What you have to do:
Locate every line in the records below that contains the string "collection", and copy each such line.

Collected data

%%

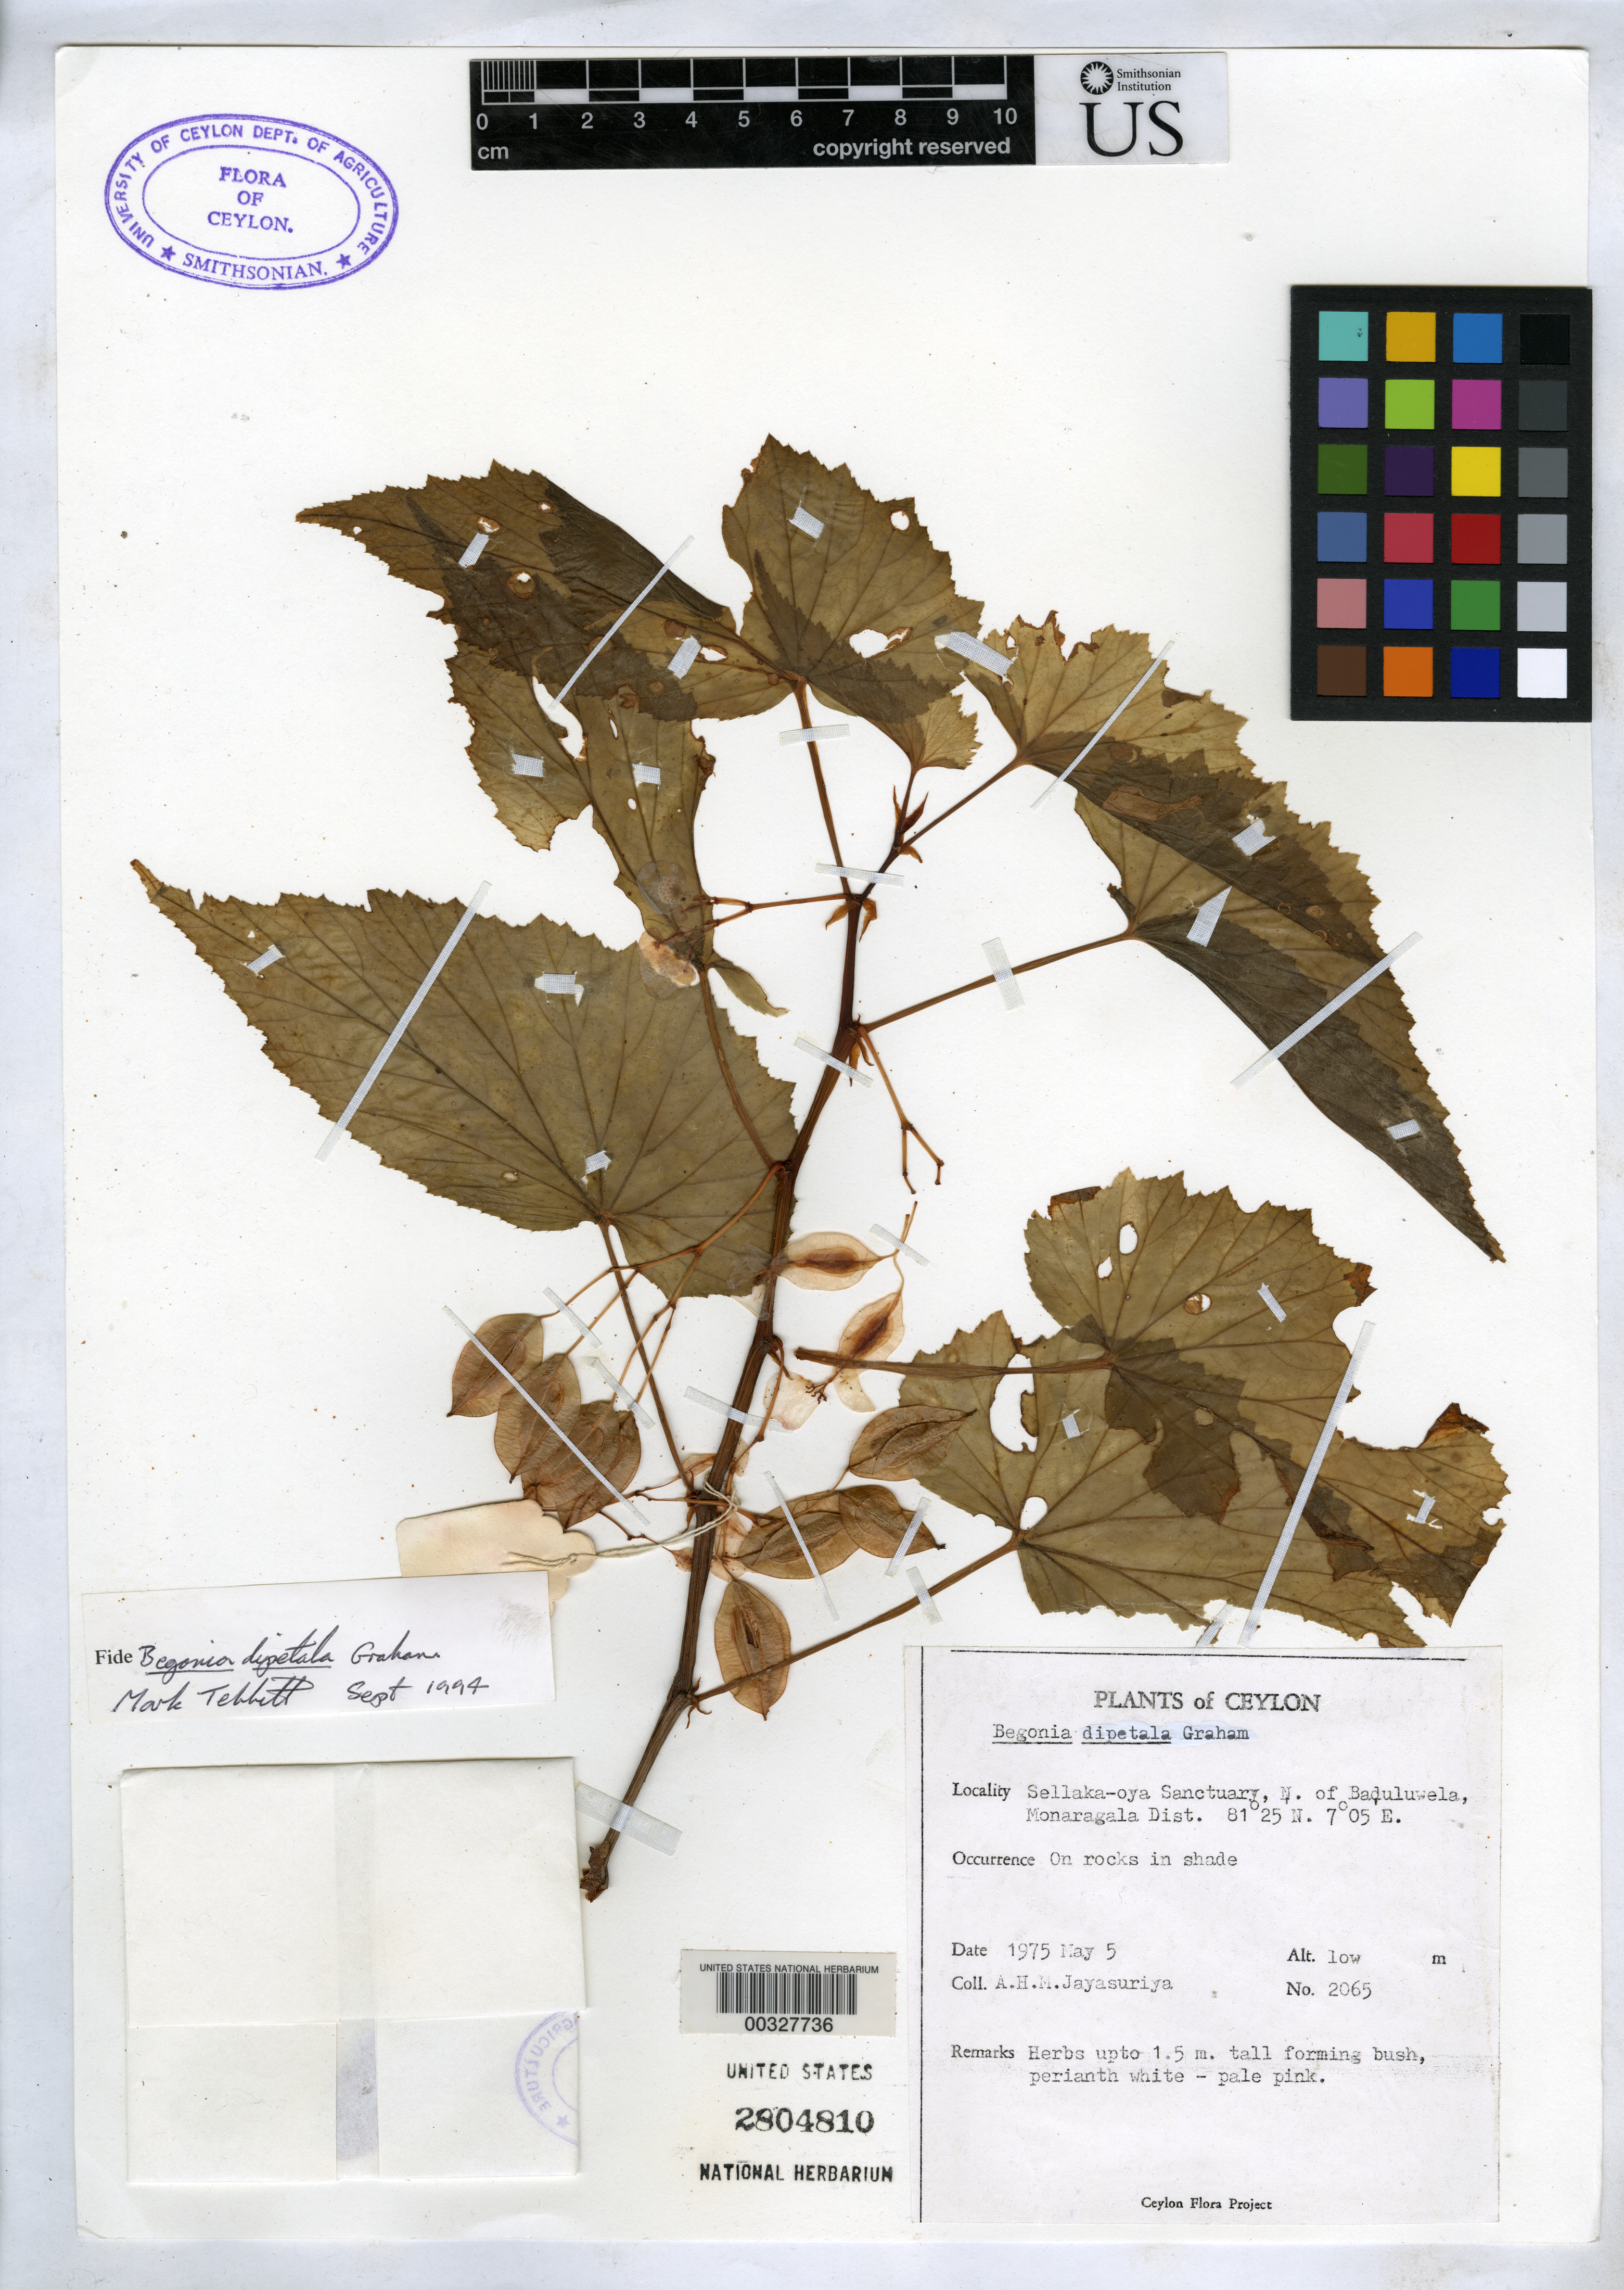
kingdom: Plantae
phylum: Tracheophyta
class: Magnoliopsida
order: Cucurbitales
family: Begoniaceae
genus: Begonia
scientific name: Begonia dipetala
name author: Graham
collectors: A. H. Jayasuriya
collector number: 2065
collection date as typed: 05 May 1975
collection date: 1975-05-05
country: Sri Lanka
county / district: Moneragala Dist.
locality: Sellaka-oya sanctuary, n of baduluwela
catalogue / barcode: US 2804810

%%

Exercise output:
collection date as typed: 05 May 1975
collection date: 1975-05-05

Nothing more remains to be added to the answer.